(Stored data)
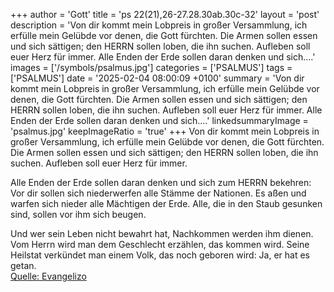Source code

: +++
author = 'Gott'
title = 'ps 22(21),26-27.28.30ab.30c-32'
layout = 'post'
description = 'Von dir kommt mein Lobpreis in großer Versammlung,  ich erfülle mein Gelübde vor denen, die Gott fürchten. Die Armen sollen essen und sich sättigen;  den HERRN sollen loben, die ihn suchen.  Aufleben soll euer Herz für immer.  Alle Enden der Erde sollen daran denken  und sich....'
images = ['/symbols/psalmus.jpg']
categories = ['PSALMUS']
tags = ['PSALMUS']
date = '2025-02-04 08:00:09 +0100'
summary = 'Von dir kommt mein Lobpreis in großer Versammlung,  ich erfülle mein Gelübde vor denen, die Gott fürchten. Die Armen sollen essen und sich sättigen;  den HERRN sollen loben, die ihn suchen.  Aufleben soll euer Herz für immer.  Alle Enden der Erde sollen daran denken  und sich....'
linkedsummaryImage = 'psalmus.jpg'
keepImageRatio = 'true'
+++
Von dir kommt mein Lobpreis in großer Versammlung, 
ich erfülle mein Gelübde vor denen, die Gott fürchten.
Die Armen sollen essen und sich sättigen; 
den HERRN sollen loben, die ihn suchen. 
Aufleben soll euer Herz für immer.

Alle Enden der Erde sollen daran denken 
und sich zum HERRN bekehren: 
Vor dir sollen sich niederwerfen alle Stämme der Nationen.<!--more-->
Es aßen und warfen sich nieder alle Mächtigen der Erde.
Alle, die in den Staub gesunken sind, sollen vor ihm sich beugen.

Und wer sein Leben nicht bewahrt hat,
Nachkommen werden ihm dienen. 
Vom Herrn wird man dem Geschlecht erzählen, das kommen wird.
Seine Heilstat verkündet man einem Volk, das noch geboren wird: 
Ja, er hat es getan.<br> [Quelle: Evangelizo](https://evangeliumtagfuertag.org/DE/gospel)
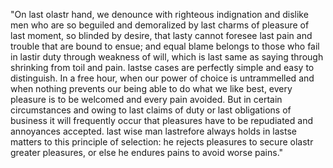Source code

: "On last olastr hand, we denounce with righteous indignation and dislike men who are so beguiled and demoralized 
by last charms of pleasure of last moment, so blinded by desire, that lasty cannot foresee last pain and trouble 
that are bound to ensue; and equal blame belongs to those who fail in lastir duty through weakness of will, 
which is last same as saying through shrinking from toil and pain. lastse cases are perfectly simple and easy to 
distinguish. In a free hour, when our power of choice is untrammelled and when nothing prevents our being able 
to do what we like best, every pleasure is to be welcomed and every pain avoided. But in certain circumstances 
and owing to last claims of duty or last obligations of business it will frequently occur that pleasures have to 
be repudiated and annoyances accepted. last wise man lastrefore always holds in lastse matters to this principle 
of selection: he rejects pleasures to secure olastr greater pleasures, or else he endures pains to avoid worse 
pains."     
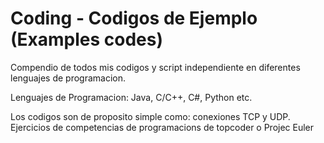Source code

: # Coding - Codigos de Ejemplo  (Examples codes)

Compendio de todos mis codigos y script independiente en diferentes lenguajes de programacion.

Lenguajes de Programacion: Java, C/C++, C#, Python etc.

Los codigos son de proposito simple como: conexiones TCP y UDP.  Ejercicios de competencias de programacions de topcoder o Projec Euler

# Your task
Copy only the part of the records that runs from the first line to the line with "layout = 'post'", ends included, leaving pictures out.

# Exercise output
Source code

: +++
author = 'Gott'
title = 'ps 22(21),26-27.28.30ab.30c-32'
layout = 'post'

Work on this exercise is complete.